Unfortunately, with the loss of time in clinical learning environments, medical students have also lost authentic learning opportunities. And with students entering clerkship roles mainly as observers, faculty physicians have seen their clinical efficiency and productivity negatively affected too.
But there are lots of ways medical students can, and should, be adding value to the health care system. A new instructor-directed textbook, Value-Added Roles for Medical Students, lays out the historical background and conceptual foundations that underpin value-added roles for medical students. It also gives concrete examples of value-added roles and models for implementing them.
Value-Added Roles for Medical Students is part of the AMA MedEd Innovation Series, which provides practical guidance for local implementation of the education innovations tested and refined by the AMA Accelerating Change in Medical Education Consortium.
“The big picture with value-added roles is that we need to return to some of the tenets that fit in educational theory,” said Jed D. Gonzalo, MD, MSc, associate dean for health systems education at Pennsylvania State University College of Medicine, who is one of the editors of the book and co-wrote the book’s first two chapters. “Learning happens when you're actually doing.”
Chapter 1, “Concept of Value-Added Roles: Creating a Community of Practice,” provides examples of learning opportunities available in value-added roles, focusing on the potential to enhance education and add value to local health systems.
Central to the concept is health systems science—an understanding of how care is delivered, how health professionals work together to deliver that care, and how the health system can improve patient care and health care delivery—which can act as a passport into value-added roles.
“Within weeks of starting medical school, students can partner with nonphysician health care professionals to make authentic and meaningful contributions at a time when they are just beginning on the path to traditional doctoring competencies,” the authors wrote, citing patient navigators as prime examples.
“These students report extensive learning in both [health systems science] and clinical skills, including interprofessional collaboration, communication, the context of health care delivery systems, high-value care and social determinants of health,” they wrote.
Chapter 2, “Current and Emerging Models,” has historical perspectives on the evolution of value-added roles for medical students and identifies priority areas for designing them. These include clinical preceptorships, students as educators, service-learning experiences, student-run free clinics, and research and systems projects.
“A lot of these skills are what we would expect an intern or a resident to have,” Dr. Gonzalo said. “In other words, they help us answer, ‘Who’s really good? Who’s well-rounded?’”

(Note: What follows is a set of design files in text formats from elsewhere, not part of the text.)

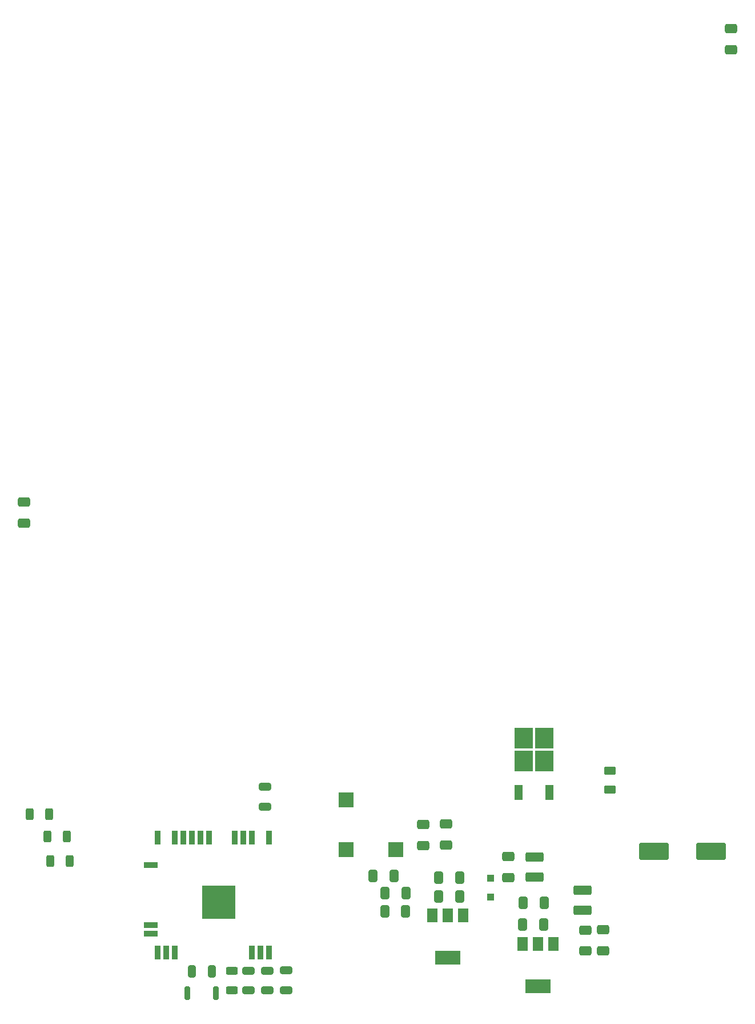
<source format=gbr>
%TF.GenerationSoftware,KiCad,Pcbnew,(6.0.0)*%
%TF.CreationDate,2022-06-08T16:09:46+02:00*%
%TF.ProjectId,HotPlate,486f7450-6c61-4746-952e-6b696361645f,1.0*%
%TF.SameCoordinates,Original*%
%TF.FileFunction,Paste,Bot*%
%TF.FilePolarity,Positive*%
%FSLAX46Y46*%
G04 Gerber Fmt 4.6, Leading zero omitted, Abs format (unit mm)*
G04 Created by KiCad (PCBNEW (6.0.0)) date 2022-06-08 16:09:46*
%MOMM*%
%LPD*%
G01*
G04 APERTURE LIST*
G04 Aperture macros list*
%AMRoundRect*
0 Rectangle with rounded corners*
0 $1 Rounding radius*
0 $2 $3 $4 $5 $6 $7 $8 $9 X,Y pos of 4 corners*
0 Add a 4 corners polygon primitive as box body*
4,1,4,$2,$3,$4,$5,$6,$7,$8,$9,$2,$3,0*
0 Add four circle primitives for the rounded corners*
1,1,$1+$1,$2,$3*
1,1,$1+$1,$4,$5*
1,1,$1+$1,$6,$7*
1,1,$1+$1,$8,$9*
0 Add four rect primitives between the rounded corners*
20,1,$1+$1,$2,$3,$4,$5,0*
20,1,$1+$1,$4,$5,$6,$7,0*
20,1,$1+$1,$6,$7,$8,$9,0*
20,1,$1+$1,$8,$9,$2,$3,0*%
G04 Aperture macros list end*
%ADD10RoundRect,0.250000X0.312500X0.625000X-0.312500X0.625000X-0.312500X-0.625000X0.312500X-0.625000X0*%
%ADD11RoundRect,0.250000X-0.412500X-0.650000X0.412500X-0.650000X0.412500X0.650000X-0.412500X0.650000X0*%
%ADD12RoundRect,0.250000X0.325000X0.650000X-0.325000X0.650000X-0.325000X-0.650000X0.325000X-0.650000X0*%
%ADD13R,2.750000X3.050000*%
%ADD14R,1.200000X2.200000*%
%ADD15RoundRect,0.250000X0.412500X0.650000X-0.412500X0.650000X-0.412500X-0.650000X0.412500X-0.650000X0*%
%ADD16RoundRect,0.200000X-0.200000X-0.800000X0.200000X-0.800000X0.200000X0.800000X-0.200000X0.800000X0*%
%ADD17RoundRect,0.250001X-1.074999X0.462499X-1.074999X-0.462499X1.074999X-0.462499X1.074999X0.462499X0*%
%ADD18RoundRect,0.250000X0.650000X-0.325000X0.650000X0.325000X-0.650000X0.325000X-0.650000X-0.325000X0*%
%ADD19R,1.500000X2.000000*%
%ADD20R,3.800000X2.000000*%
%ADD21RoundRect,0.250000X0.650000X-0.412500X0.650000X0.412500X-0.650000X0.412500X-0.650000X-0.412500X0*%
%ADD22RoundRect,0.250000X-0.650000X0.325000X-0.650000X-0.325000X0.650000X-0.325000X0.650000X0.325000X0*%
%ADD23R,1.100000X1.100000*%
%ADD24R,0.900000X2.000000*%
%ADD25R,2.000000X0.900000*%
%ADD26R,5.000000X5.000000*%
%ADD27RoundRect,0.250000X-0.650000X0.412500X-0.650000X-0.412500X0.650000X-0.412500X0.650000X0.412500X0*%
%ADD28RoundRect,0.250000X-1.950000X-1.000000X1.950000X-1.000000X1.950000X1.000000X-1.950000X1.000000X0*%
%ADD29RoundRect,0.250000X0.625000X-0.375000X0.625000X0.375000X-0.625000X0.375000X-0.625000X-0.375000X0*%
%ADD30RoundRect,0.250000X0.625000X-0.312500X0.625000X0.312500X-0.625000X0.312500X-0.625000X-0.312500X0*%
%ADD31R,2.195000X2.195000*%
G04 APERTURE END LIST*
D10*
%TO.C,LEDR1*%
X8575000Y-141470000D03*
X5650000Y-141470000D03*
%TD*%
D11*
%TO.C,LC1*%
X66337148Y-153642500D03*
X69462148Y-153642500D03*
%TD*%
D12*
%TO.C,ESP_RST_C1*%
X32659648Y-164780000D03*
X29709648Y-164780000D03*
%TD*%
D13*
%TO.C,UMW30N6*%
X81955000Y-133595000D03*
X78905000Y-130245000D03*
X81955000Y-130245000D03*
X78905000Y-133595000D03*
D14*
X82710000Y-138220000D03*
X78150000Y-138220000D03*
%TD*%
D11*
%TO.C,LC3*%
X66307148Y-150892500D03*
X69432148Y-150892500D03*
%TD*%
D15*
%TO.C,LC2*%
X61422500Y-155860000D03*
X58297500Y-155860000D03*
%TD*%
D16*
%TO.C,RST1*%
X29054648Y-167930000D03*
X33254648Y-167930000D03*
%TD*%
D17*
%TO.C,SMAJ18A1*%
X80500000Y-147785000D03*
X80500000Y-150760000D03*
%TD*%
%TO.C,D1*%
X87660000Y-152732500D03*
X87660000Y-155707500D03*
%TD*%
D18*
%TO.C,ESP_EN_C1*%
X38064648Y-167585000D03*
X38064648Y-164635000D03*
%TD*%
D19*
%TO.C,ZLDO1117-3.3*%
X65330000Y-156440000D03*
X67630000Y-156440000D03*
D20*
X67630000Y-162740000D03*
D19*
X69930000Y-156440000D03*
%TD*%
D21*
%TO.C,PR1*%
X67405000Y-146035000D03*
X67405000Y-142910000D03*
%TD*%
%TO.C,TC1*%
X4840000Y-98402500D03*
X4840000Y-95277500D03*
%TD*%
D22*
%TO.C,ESPC2*%
X40874648Y-164635000D03*
X40874648Y-167585000D03*
%TD*%
D10*
%TO.C,LEDR3*%
X11615000Y-148400000D03*
X8690000Y-148400000D03*
%TD*%
D22*
%TO.C,ESPC1*%
X43694648Y-164565000D03*
X43694648Y-167515000D03*
%TD*%
D23*
%TO.C,PD50*%
X73990000Y-153710000D03*
X73990000Y-150910000D03*
%TD*%
D19*
%TO.C,ZLDO1117-5.0*%
X78725352Y-160680000D03*
X81025352Y-160680000D03*
D20*
X81025352Y-166980000D03*
D19*
X83325352Y-160680000D03*
%TD*%
D24*
%TO.C,ESP32-WROOM32*%
X41175000Y-161970000D03*
X39905000Y-161970000D03*
X38635000Y-161970000D03*
X27205000Y-161970000D03*
X25935000Y-161970000D03*
X24665000Y-161970000D03*
D25*
X23665000Y-159185000D03*
X23665000Y-157915000D03*
X23665000Y-149025000D03*
D24*
X24665000Y-144970000D03*
X27205000Y-144970000D03*
X28475000Y-144970000D03*
X29745000Y-144970000D03*
X31015000Y-144970000D03*
X32285000Y-144970000D03*
X36095000Y-144970000D03*
X37365000Y-144970000D03*
X38635000Y-144970000D03*
X41175000Y-144970000D03*
D26*
X33675000Y-154470000D03*
%TD*%
D11*
%TO.C,LC7*%
X78797500Y-154610000D03*
X81922500Y-154610000D03*
%TD*%
%TO.C,LC5*%
X78782852Y-157830000D03*
X81907852Y-157830000D03*
%TD*%
D21*
%TO.C,PC2*%
X76624648Y-150852500D03*
X76624648Y-147727500D03*
%TD*%
D10*
%TO.C,LEDR2*%
X11205000Y-144780000D03*
X8280000Y-144780000D03*
%TD*%
D21*
%TO.C,PR2*%
X63995000Y-146115000D03*
X63995000Y-142990000D03*
%TD*%
D27*
%TO.C,TC2*%
X109670000Y-25137500D03*
X109670000Y-28262500D03*
%TD*%
D15*
%TO.C,LC4*%
X61492500Y-153120000D03*
X58367500Y-153120000D03*
%TD*%
D28*
%TO.C,PC1*%
X98247500Y-146970000D03*
X106647500Y-146970000D03*
%TD*%
D11*
%TO.C,HR1*%
X56587500Y-150650000D03*
X59712500Y-150650000D03*
%TD*%
D27*
%TO.C,LC6*%
X88030000Y-158617500D03*
X88030000Y-161742500D03*
%TD*%
D29*
%TO.C,5A1*%
X91710000Y-137870000D03*
X91710000Y-135070000D03*
%TD*%
D30*
%TO.C,ENR1*%
X35614648Y-167572500D03*
X35614648Y-164647500D03*
%TD*%
D31*
%TO.C,BUZZER1*%
X59974648Y-146750000D03*
X52574648Y-146750000D03*
X52574648Y-139350000D03*
%TD*%
D22*
%TO.C,ESPC4*%
X40534648Y-137445000D03*
X40534648Y-140395000D03*
%TD*%
D27*
%TO.C,LC8*%
X90680000Y-158597500D03*
X90680000Y-161722500D03*
%TD*%
M02*

</source>
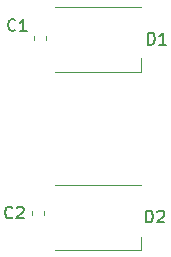
<source format=gto>
G04 #@! TF.GenerationSoftware,KiCad,Pcbnew,5.1.10-88a1d61d58~88~ubuntu20.04.1*
G04 #@! TF.CreationDate,2021-05-03T06:19:38-04:00*
G04 #@! TF.ProjectId,SpaceCenter_TouchBoard_KiCAD,53706163-6543-4656-9e74-65725f546f75,rev?*
G04 #@! TF.SameCoordinates,Original*
G04 #@! TF.FileFunction,Legend,Top*
G04 #@! TF.FilePolarity,Positive*
%FSLAX46Y46*%
G04 Gerber Fmt 4.6, Leading zero omitted, Abs format (unit mm)*
G04 Created by KiCad (PCBNEW 5.1.10-88a1d61d58~88~ubuntu20.04.1) date 2021-05-03 06:19:38*
%MOMM*%
%LPD*%
G01*
G04 APERTURE LIST*
%ADD10C,0.120000*%
%ADD11C,0.150000*%
G04 APERTURE END LIST*
D10*
X131697000Y-88728733D02*
X131697000Y-89071267D01*
X132717000Y-88728733D02*
X132717000Y-89071267D01*
X132590000Y-103573733D02*
X132590000Y-103916267D01*
X131570000Y-103573733D02*
X131570000Y-103916267D01*
X133510000Y-101390000D02*
X140810000Y-101390000D01*
X133510000Y-106890000D02*
X140810000Y-106890000D01*
X140810000Y-106890000D02*
X140810000Y-105740000D01*
X140810000Y-91777000D02*
X140810000Y-90627000D01*
X133510000Y-91777000D02*
X140810000Y-91777000D01*
X133510000Y-86277000D02*
X140810000Y-86277000D01*
D11*
X130135333Y-88241142D02*
X130087714Y-88288761D01*
X129944857Y-88336380D01*
X129849619Y-88336380D01*
X129706761Y-88288761D01*
X129611523Y-88193523D01*
X129563904Y-88098285D01*
X129516285Y-87907809D01*
X129516285Y-87764952D01*
X129563904Y-87574476D01*
X129611523Y-87479238D01*
X129706761Y-87384000D01*
X129849619Y-87336380D01*
X129944857Y-87336380D01*
X130087714Y-87384000D01*
X130135333Y-87431619D01*
X131087714Y-88336380D02*
X130516285Y-88336380D01*
X130802000Y-88336380D02*
X130802000Y-87336380D01*
X130706761Y-87479238D01*
X130611523Y-87574476D01*
X130516285Y-87622095D01*
X129881333Y-104102142D02*
X129833714Y-104149761D01*
X129690857Y-104197380D01*
X129595619Y-104197380D01*
X129452761Y-104149761D01*
X129357523Y-104054523D01*
X129309904Y-103959285D01*
X129262285Y-103768809D01*
X129262285Y-103625952D01*
X129309904Y-103435476D01*
X129357523Y-103340238D01*
X129452761Y-103245000D01*
X129595619Y-103197380D01*
X129690857Y-103197380D01*
X129833714Y-103245000D01*
X129881333Y-103292619D01*
X130262285Y-103292619D02*
X130309904Y-103245000D01*
X130405142Y-103197380D01*
X130643238Y-103197380D01*
X130738476Y-103245000D01*
X130786095Y-103292619D01*
X130833714Y-103387857D01*
X130833714Y-103483095D01*
X130786095Y-103625952D01*
X130214666Y-104197380D01*
X130833714Y-104197380D01*
X141222504Y-104541580D02*
X141222504Y-103541580D01*
X141460600Y-103541580D01*
X141603457Y-103589200D01*
X141698695Y-103684438D01*
X141746314Y-103779676D01*
X141793933Y-103970152D01*
X141793933Y-104113009D01*
X141746314Y-104303485D01*
X141698695Y-104398723D01*
X141603457Y-104493961D01*
X141460600Y-104541580D01*
X141222504Y-104541580D01*
X142174885Y-103636819D02*
X142222504Y-103589200D01*
X142317742Y-103541580D01*
X142555838Y-103541580D01*
X142651076Y-103589200D01*
X142698695Y-103636819D01*
X142746314Y-103732057D01*
X142746314Y-103827295D01*
X142698695Y-103970152D01*
X142127266Y-104541580D01*
X142746314Y-104541580D01*
X141374904Y-89479380D02*
X141374904Y-88479380D01*
X141613000Y-88479380D01*
X141755857Y-88527000D01*
X141851095Y-88622238D01*
X141898714Y-88717476D01*
X141946333Y-88907952D01*
X141946333Y-89050809D01*
X141898714Y-89241285D01*
X141851095Y-89336523D01*
X141755857Y-89431761D01*
X141613000Y-89479380D01*
X141374904Y-89479380D01*
X142898714Y-89479380D02*
X142327285Y-89479380D01*
X142613000Y-89479380D02*
X142613000Y-88479380D01*
X142517761Y-88622238D01*
X142422523Y-88717476D01*
X142327285Y-88765095D01*
M02*

</source>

But it’s not just about developing students’ competencies during medical school, Dr. Gonzalo said. It’s about creating better practicing physicians and medical educators years later.
“We’re trying to accelerate their growth, so they become better residents,” he said. “And by doing that, they’ll become better faculty physicians.”
Other chapters in Value-Added Roles for Medical Students explore the role of program evaluation in value-added education, case studies of longitudinal experiences and guidance for planning, launching, sustaining and growing value-added roles.
The first book in the AMA MedEd Innovation Series, The Master Adaptive Learner, is an instructor-directed textbook designed to help faculty engender the habits of mind for lifelong learning in medicine in their students.
The AMA also recently released the second edition of the Health Systems Science textbook, which is a framework for this third pillar of medical education. A companion, Health Systems Science Review, provides case-based questions followed by discussions of answers and suggested readings.